KETIK, JAKARTA – Mahkamah Pidana Internasional (ICC) di Den Haag telah mengeluarkan surat perintah penangkapan Presiden Rusia Vladimir Putin terkait kasus penculikan anak-anak Ukraina.

Dilansir dari The Guardian, Sabtu (18/3/2023), dalam mengabulkan permintaan surat perintah oleh jaksa ICC, panel hakim setuju bahwa ada "alasan yang masuk akal" untuk mempercayai bahwa Putin dan komisaris hak anak-anaknya, Maria Alekseyevna Lvova-Belova, memikul tanggung jawab atas "deportasi tidak sah" anak-anak Ukraina.

Surat perintah tersebut adalah yang pertama dikeluarkan oleh ICC untuk kejahatan yang dilakukan dalam perang Ukraina. Hal ini juga jadi momen langka ketika pengadilan mengeluarkan surat perintah untuk kepala negara yang sedang menjabat, menempatkan Putin 'setara' pemimpin Libya Muammar Khadafi dan Presiden Sudan Omar al-Bashir.
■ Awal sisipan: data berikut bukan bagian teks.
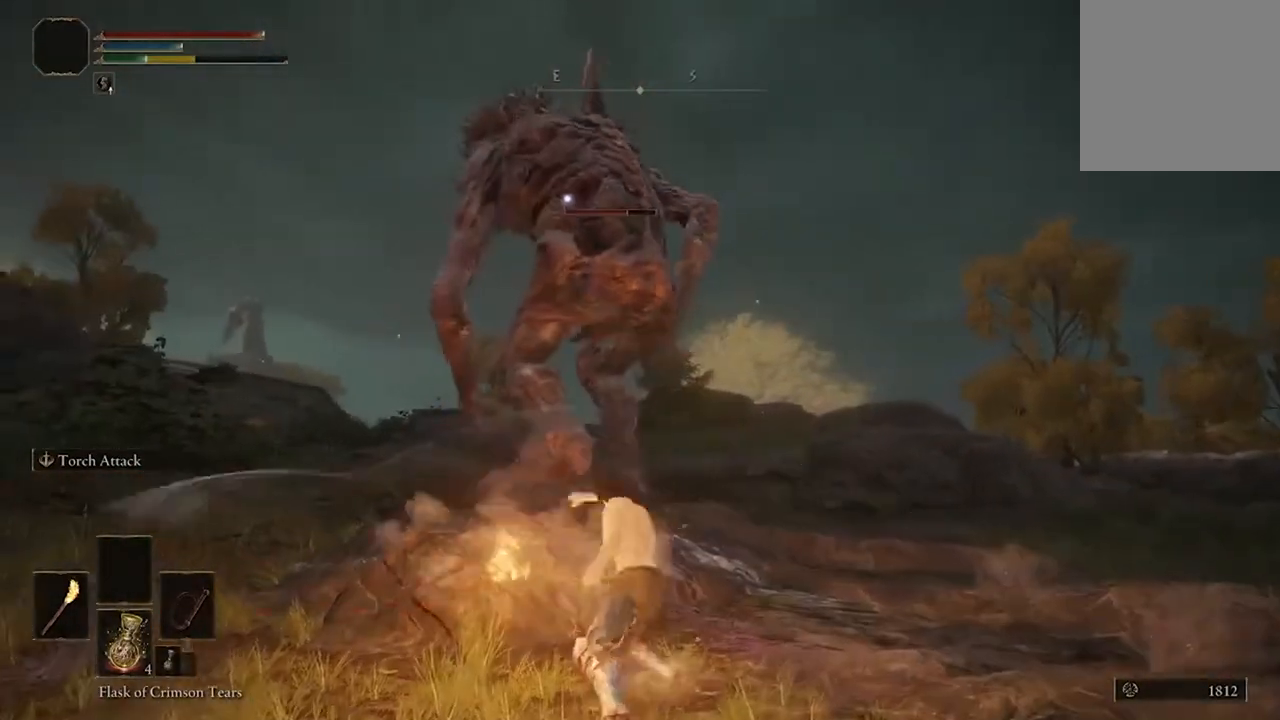
{"buttons": [], "left_stick": "left", "right_stick": "center", "events": [[233, "left_stick", "down-left"], [467, "left_stick", "left"]]}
Khadafi digulingkan dan dibunuh beberapa bulan setelah surat perintahnya diumumkan. Bashir juga digulingkan dan saat ini berada di penjara di Sudan, meski dia belum dipindahkan ke Den Haag.

Baca Juga:
Peta Geopolitik Tak Menentu, Prabowo dan Putin Perkuat Arah Kemitraan Indonesia-Rusia

Sementara itu, Rusia tidak mengakui yurisdiksi pengadilan, dan bersikeras bahwa mereka tidak terpengaruh oleh surat perintah. Namun, Putin akan menghadapi batasan kebebasan bepergian ke 123 negara anggota ICC, yang makin memperdalam keterasingannya.

Dalam memutuskan untuk mengeluarkan surat perintah tersebut, majelis hakim prasidang ICC mempertimbangkan untuk merahasiakan surat perintah tersebut tetapi akhirnya memutuskan bahwa mengumumkannya dapat "berkontribusi pada pencegahan tindakan kejahatan lebih lanjut".
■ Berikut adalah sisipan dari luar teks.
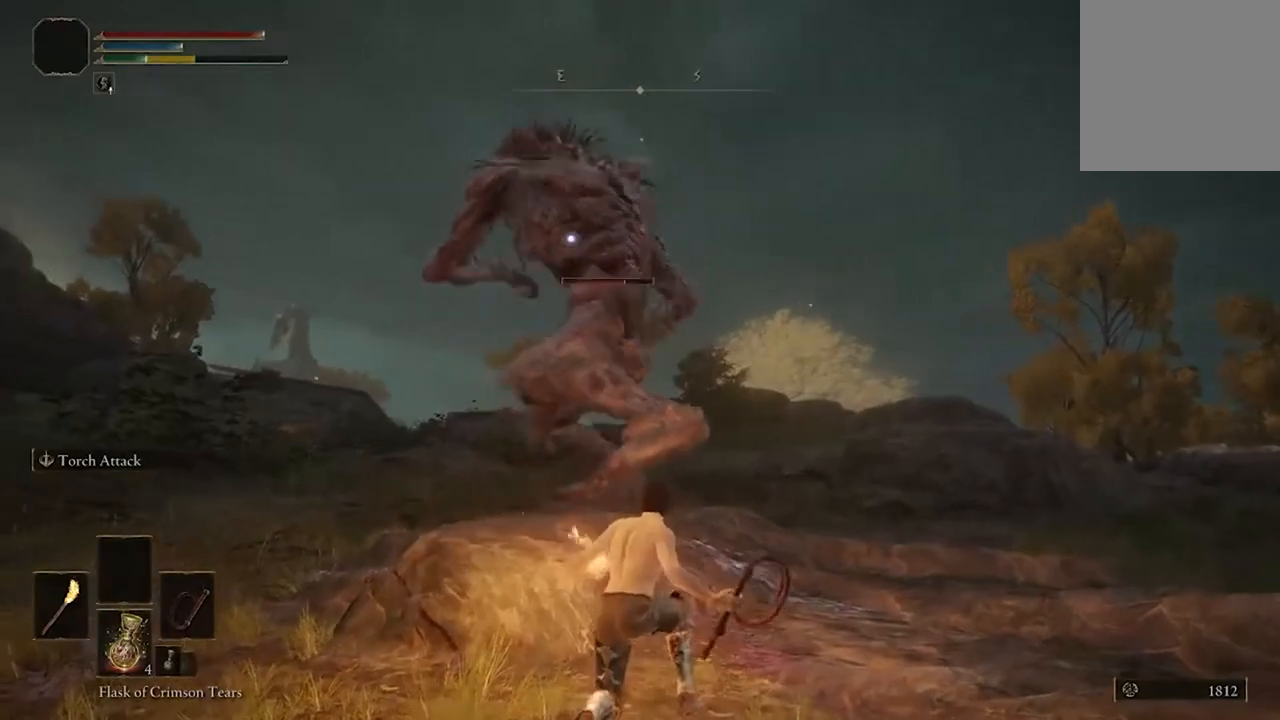
{"buttons": [], "left_stick": "up-left", "right_stick": "center", "events": [[133, "left_stick", "up-left"], [300, "B", "down"], [433, "B", "up"]]}
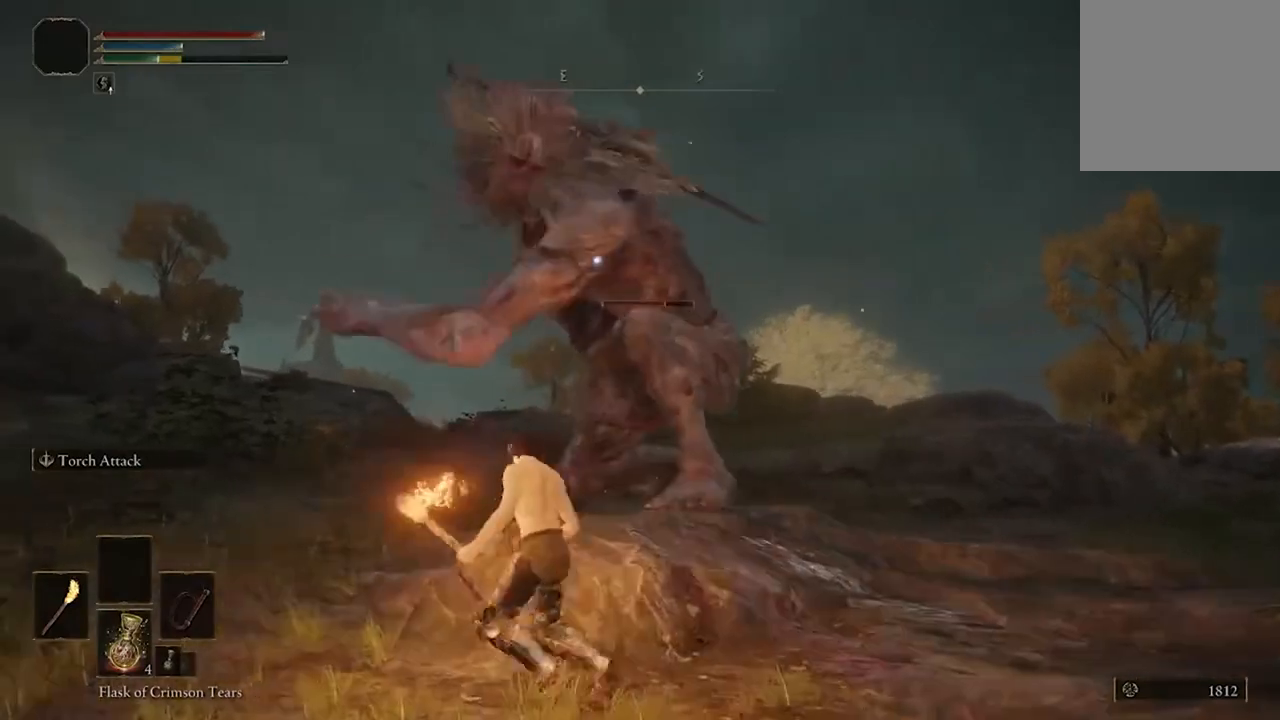
{"buttons": [], "left_stick": "up-left", "right_stick": "center", "events": []}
Tidak jelas berapa banyak anak yang diambil dari Ukraina oleh pasukan Rusia. Bulan lalu, Lab Riset Kemanusiaan Yale menerbitkan laporan yang menyatakan bahwa setidaknya 6.000 anak dari Ukraina telah dikirim ke kamp "pendidikan ulang" Rusia dalam setahun terakhir.

"Insiden yang diidentifikasi oleh kantor saya termasuk deportasi setidaknya ratusan anak yang diambil dari panti asuhan," kata jaksa ICC Karim Khan dalam sebuah pernyataan.

Baca Juga:
Prabowo ke Rusia, Dijadwalkan Bicara Empat Mata dengan Putin

Khan mengatakan banyak anak telah disiapkan untuk diadopsi di Rusia dan Putin telah mengeluarkan keputusan yang mempercepat pemberian kewarganegaraan Rusia kepada anak-anak, membuat mereka lebih mudah untuk diadopsi.
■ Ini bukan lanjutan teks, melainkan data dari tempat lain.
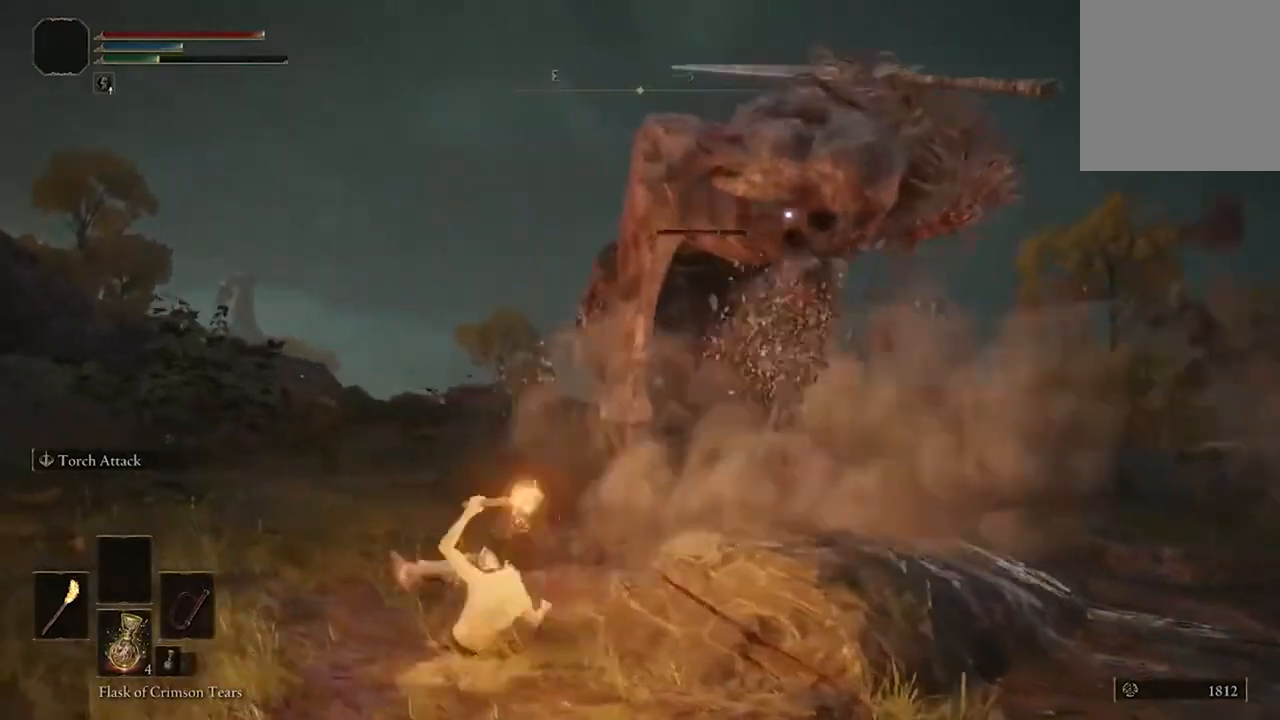
{"buttons": [], "left_stick": "up", "right_stick": "center", "events": [[67, "left_stick", "up"], [100, "R2", "down"], [200, "R2", "up"], [267, "R2", "down"], [333, "R2", "up"]]}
"Kantor saya menuduh tindakan ini, antara lain menunjukkan niat untuk secara permanen mengeluarkan anak-anak ini dari negara mereka sendiri," kata Khan.

"Kita harus memastikan bahwa mereka yang bertanggung jawab atas dugaan kejahatan dimintai pertanggungjawaban dan bahwa anak-anak dikembalikan ke keluarga dan komunitas mereka. Kita tidak dapat membiarkan anak-anak diperlakukan seolah-olah mereka adalah rampasan perang." tambahnya.

Hakim ICC menyatakan ada alasan yang masuk akal untuk percaya bahwa Putin memikul tanggung jawab pidana individu atas kejahatan yang disebutkan tersebut.

Di sisi lain, Kremlin menentang keras pernyataan ICC tersebut.

"Keputusan pengadilan pidana internasional tidak ada artinya bagi negara kami, termasuk dari sudut pandang hukum," kata juru bicara Kementerian Luar Negeri Maria Zakharova, di saluran Telegramnya.

"Rusia bukan pihak dalam Undang-Undang Roma tentang pengadilan pidana internasional dan tidak memiliki kewajiban di bawahnya," tambahnya.

Adapun, Lvova-Belova mengatakan kepada media Rusia bahwa surat perintah penangkapan mencerminkan "penghargaan" atas pekerjaannya untuk membantu anak-anak di Ukraina dan tidak meninggalkan mereka di zona perang

Sementara itu, Presiden Ukraina Volodymyr Zelensky memperkirakan jumlah anak yang dideportasi jauh lebih dari 16.000 dan mengatakan surat perintah itu mewakili "keputusan bersejarah" yang akan mengarah pada pertanggungjawaban bersejarah.

"Tidak mungkin melakukan operasi kriminal semacam itu tanpa persetujuan orang yang memimpin negara teroris itu," kata Zelensky.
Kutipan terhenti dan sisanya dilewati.